Partir en sa compagnie n'est à vrai dire pas une idée des plus déplaisantes, surtout avec ce qu'il s'est passé entre nous. Puis-je toutefois lui accorder toute ma confiance ? Sachant ce qu'il en a fait la dernière fois, je me permets d'en douter quelque peu. D'un autre côté, Sam a su faire ce qu'il fallait afin de rattraper le coup. Je n'irais pas jusqu'à dire que je lui en suis reconnaissante mais disons que l'idée de voir son visage d'ange à mes côtés ne serait-ce que quarante huit heures ne me laisse pas indifférente.
- Seulement si tu m'invites au restaurant..., tenté-je tout en haussant les épaules ainsi qu'en inclinant ma tête sur le côté afin de faire ressortir mes battements de cils.
Je n'avais pas décidé d'arrêter de jouer ? La gamine qui sommeille en moi ne ressort que davantage en ma compagnie. Moi qui me montrais toujours mâture et ferme en sa présence, c'est pour le moins raté.
- Madame pose déjà ses conditions, fait-il mine de réfléchir. Disons que c'est un marché conclu. Mais uniquement si j'ai droit à une petite gâterie...

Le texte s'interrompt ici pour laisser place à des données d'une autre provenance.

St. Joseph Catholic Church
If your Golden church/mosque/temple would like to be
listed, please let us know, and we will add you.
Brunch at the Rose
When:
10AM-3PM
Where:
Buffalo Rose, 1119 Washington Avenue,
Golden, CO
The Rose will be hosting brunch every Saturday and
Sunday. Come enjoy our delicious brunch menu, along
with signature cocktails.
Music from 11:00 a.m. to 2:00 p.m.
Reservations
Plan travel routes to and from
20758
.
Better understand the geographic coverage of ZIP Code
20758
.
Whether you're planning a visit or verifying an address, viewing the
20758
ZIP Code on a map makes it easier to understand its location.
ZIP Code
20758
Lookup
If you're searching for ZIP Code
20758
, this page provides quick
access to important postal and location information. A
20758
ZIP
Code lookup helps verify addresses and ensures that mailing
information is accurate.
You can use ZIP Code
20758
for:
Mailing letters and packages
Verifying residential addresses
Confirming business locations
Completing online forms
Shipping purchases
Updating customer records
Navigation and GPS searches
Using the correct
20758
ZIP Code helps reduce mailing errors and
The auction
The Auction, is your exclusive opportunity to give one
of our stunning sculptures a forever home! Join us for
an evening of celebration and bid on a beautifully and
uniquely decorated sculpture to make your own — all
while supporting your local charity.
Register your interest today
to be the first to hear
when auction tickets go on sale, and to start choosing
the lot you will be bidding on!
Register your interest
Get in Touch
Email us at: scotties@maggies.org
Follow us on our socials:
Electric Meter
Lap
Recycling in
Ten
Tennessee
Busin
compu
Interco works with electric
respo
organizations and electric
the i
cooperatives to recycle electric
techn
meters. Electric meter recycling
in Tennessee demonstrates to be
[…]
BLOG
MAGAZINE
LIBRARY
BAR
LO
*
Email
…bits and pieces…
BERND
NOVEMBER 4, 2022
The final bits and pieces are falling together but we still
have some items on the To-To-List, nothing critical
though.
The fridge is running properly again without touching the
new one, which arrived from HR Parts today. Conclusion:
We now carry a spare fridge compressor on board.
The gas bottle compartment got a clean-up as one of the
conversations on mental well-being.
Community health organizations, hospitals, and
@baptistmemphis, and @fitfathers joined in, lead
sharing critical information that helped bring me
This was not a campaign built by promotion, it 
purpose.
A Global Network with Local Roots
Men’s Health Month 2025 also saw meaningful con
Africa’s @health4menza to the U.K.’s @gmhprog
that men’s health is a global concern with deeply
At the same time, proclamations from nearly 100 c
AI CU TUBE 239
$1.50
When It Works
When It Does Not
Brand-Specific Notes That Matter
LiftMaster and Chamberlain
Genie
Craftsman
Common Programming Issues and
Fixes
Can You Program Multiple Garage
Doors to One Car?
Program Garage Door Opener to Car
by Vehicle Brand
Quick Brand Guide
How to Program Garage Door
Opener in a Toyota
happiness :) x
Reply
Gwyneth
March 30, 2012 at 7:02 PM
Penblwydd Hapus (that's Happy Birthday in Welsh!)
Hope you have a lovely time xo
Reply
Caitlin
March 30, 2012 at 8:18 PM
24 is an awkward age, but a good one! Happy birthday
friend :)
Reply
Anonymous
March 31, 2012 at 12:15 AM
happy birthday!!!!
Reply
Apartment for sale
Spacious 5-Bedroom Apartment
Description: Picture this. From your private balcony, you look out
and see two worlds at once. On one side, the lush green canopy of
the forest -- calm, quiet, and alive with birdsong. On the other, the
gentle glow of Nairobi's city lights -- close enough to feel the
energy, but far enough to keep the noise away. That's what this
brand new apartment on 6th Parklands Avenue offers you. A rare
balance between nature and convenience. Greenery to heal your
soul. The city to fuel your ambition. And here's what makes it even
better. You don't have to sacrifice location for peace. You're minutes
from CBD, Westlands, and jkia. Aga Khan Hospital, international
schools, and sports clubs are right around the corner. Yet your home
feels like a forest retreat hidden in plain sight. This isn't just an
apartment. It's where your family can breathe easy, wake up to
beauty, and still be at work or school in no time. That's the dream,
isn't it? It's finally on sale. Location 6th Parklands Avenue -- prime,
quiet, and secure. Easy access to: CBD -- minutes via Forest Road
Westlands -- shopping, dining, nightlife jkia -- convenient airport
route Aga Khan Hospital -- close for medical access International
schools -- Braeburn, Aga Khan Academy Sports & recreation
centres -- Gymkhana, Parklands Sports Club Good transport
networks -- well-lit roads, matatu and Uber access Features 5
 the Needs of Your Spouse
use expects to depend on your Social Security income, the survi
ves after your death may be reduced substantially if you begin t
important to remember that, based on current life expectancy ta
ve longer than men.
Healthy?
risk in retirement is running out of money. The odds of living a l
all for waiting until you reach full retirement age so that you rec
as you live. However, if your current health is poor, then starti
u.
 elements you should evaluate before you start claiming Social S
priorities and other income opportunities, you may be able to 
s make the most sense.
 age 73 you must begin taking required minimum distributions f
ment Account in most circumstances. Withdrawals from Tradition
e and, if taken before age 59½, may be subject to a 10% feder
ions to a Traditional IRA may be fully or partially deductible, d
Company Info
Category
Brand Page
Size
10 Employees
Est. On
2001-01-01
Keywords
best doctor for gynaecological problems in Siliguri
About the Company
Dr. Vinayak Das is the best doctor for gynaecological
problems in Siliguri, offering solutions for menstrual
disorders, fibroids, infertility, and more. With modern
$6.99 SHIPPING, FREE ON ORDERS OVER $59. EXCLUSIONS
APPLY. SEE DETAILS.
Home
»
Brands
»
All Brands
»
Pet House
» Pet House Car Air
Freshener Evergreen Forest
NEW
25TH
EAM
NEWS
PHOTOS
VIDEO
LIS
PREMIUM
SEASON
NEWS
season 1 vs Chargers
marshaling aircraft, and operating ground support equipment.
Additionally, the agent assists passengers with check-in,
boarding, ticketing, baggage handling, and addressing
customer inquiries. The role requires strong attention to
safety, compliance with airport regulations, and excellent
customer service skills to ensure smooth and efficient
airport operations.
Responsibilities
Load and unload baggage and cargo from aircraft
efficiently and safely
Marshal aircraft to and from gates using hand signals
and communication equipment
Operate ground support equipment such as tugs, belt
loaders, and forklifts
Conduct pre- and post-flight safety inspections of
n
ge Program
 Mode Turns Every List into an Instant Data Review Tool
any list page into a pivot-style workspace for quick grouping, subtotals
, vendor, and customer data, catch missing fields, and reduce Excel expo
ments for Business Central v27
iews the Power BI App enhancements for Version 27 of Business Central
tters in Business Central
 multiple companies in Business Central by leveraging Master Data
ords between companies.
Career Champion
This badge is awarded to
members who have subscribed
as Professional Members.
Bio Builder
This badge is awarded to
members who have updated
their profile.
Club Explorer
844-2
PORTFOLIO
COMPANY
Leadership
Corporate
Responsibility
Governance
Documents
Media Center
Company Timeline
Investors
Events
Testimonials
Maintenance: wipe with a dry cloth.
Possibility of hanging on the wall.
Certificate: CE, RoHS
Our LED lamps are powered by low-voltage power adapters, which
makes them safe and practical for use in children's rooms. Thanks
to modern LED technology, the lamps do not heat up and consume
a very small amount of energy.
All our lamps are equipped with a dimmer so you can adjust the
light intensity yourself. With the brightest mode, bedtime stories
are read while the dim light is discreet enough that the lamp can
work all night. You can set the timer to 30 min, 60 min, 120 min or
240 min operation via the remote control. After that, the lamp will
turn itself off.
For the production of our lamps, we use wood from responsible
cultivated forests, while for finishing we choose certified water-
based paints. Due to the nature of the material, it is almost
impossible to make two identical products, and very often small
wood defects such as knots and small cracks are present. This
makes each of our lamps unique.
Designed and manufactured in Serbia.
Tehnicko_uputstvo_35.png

- Sam ! Sérieusement !, réponds-je aussi rapidement tout en lui donnant un vague coup sur l'épaule.
Nos rires s'entremêlent alors au vague silence surplombant la pièce. Ce qui est magique avec Sam Miller est qu'il sait autant me faire rire de son insolence que de m'agacer en usant de cette dernière. Rien qu'à l'aide de cet infime détail caractérisant sa personne, je me sens réellement heureuse.
Pour la première fois depuis mon entretien, je n'ai plus peur de me retrouver dans ses bras. Je ne pourrai de toute façon plus lutter. Adviendra ce qu'il pourra.